By Daniel Hubbard | March 11, 2012

This week, true to the name of the blog, I’ll be meditating.

It has been a busy week. I’m working on several projects, gave a talk and have three more coming up that need preparation. I attended a genealogy get-together at our library, have an article for a quarterly to write and on Wednesday I will post a book review here.

This will most likely be a short post.

Yesterday we had a few things on our schedule—an orchestra competition, pickup from a school clothing sale, a basketball game and a funeral. Another aunt of mine passed away and now that age group is nearly gone. We’ve been balancing honoring the previous generation with the needs of the next. It brings home the steady march of the generations, a march that, as family historians, we document.
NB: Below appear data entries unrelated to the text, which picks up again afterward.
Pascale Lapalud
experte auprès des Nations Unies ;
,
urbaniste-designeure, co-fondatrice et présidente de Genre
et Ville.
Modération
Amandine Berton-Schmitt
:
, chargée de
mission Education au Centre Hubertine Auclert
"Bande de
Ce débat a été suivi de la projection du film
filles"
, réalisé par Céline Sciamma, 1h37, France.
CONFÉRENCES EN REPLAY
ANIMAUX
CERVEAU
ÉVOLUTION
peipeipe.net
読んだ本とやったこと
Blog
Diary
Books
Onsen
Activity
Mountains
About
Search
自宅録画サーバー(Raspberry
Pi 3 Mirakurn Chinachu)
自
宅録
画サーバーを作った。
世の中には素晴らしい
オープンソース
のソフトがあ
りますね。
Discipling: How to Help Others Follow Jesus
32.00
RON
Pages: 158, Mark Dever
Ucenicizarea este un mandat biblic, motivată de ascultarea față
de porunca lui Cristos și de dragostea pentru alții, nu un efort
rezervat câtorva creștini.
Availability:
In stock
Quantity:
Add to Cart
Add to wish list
Does genealogy get in the way of life, does life get in the way of genealogy or do we balance past, present and future for the benefit of all three?
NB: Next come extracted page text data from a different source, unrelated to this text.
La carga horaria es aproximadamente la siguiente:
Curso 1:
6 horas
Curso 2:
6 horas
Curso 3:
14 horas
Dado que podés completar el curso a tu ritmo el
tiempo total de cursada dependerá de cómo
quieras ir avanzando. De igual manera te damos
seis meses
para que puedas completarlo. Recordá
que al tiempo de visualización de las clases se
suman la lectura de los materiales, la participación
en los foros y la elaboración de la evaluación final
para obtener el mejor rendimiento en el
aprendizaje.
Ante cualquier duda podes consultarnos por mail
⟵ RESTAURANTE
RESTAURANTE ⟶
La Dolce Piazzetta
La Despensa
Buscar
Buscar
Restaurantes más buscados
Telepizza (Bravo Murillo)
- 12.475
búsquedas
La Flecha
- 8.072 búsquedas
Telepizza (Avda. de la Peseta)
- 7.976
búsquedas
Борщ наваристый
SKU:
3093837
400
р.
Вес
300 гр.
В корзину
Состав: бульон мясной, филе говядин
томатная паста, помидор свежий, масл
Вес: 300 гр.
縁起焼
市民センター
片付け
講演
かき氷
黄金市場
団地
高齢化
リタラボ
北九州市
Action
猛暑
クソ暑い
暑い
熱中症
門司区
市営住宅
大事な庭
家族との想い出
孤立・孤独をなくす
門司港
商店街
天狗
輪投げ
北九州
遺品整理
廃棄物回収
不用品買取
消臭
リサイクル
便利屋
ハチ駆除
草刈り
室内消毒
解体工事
We document lives from long ago and not so long ago. Sometimes we put people on pedestals, where statues, not people, belong. Sometimes we discover their humanity and take the statue down and shake the hand of the real person we’ve just discovered. Sometimes a person appears and we slowly bring them into focus. Other times, that person’s edges remain fuzzy because they never existed or the records are too few.

As we look back, we examine lives and at the same time live our own.

At the luncheon after the funeral, my children asked me, “who are all these people?” “Cousins,” I said, “they are mostly my cousins of one kind or the other. That makes them your cousins too.” As we talked with them, my first cousins all (and all is many) brought up the family get-togethers from before I was born. They took place at the house where my family now lives, our grandparent’s house. The kids would play outside, running around the enormous spruce tree in our backyard or playing volleyball next door in the backyard of yet another aunt. The adults would gather in the cool of the basement, which just happened to be the only place big enough to hold all of them. Oddly for a basement, it is apparently a sacred space in the memories of my cousins—filled with the smell of my grandmother’s baked beans heating in a giant pot and waiting to be joined by thick slices of her oatmeal bread. Every time our basement was mentioned, peoples’ eyes lit up with childhood memories of a time before I can remember. But they remember.

We record and recreate memories but we also make memories of our own and someday we will leave memories behind.

Next weekend will be much the same as this one. There will be research to do. There will be another memorial service to attend. There will be more basketball games to cheer as my daughter’s team gets their one weekend of March Madness. The generation before and the generation after. The previous generations that we research and the future generations that we hope will absorb at least some of what we pass along will all be represented.